* **Collected data**:
----------------------------------------

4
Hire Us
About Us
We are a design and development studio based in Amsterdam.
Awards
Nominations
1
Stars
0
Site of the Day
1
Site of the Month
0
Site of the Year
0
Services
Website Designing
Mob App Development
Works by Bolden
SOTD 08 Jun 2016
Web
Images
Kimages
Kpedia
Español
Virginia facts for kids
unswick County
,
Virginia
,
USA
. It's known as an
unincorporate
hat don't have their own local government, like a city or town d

----------------------------------------

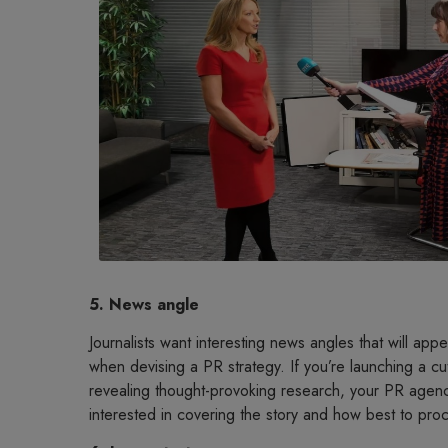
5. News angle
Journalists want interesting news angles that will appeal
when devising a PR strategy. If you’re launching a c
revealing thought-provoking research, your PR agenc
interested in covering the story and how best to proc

----------------------------------------

* **Assignment**:
Above are the records; from them, give again exactly the lines from the one containing "We are a design" to the one containing "hat don't have", both lines included, and nothing more.

* **Response below**:
We are a design and development studio based in Amsterdam.
Awards
Nominations
1
Stars
0
Site of the Day
1
Site of the Month
0
Site of the Year
0
Services
Website Designing
Mob App Development
Works by Bolden
SOTD 08 Jun 2016
Web
Images
Kimages
Kpedia
Español
Virginia facts for kids
unswick County
,
Virginia
,
USA
. It's known as an
unincorporate
hat don't have their own local government, like a city or town d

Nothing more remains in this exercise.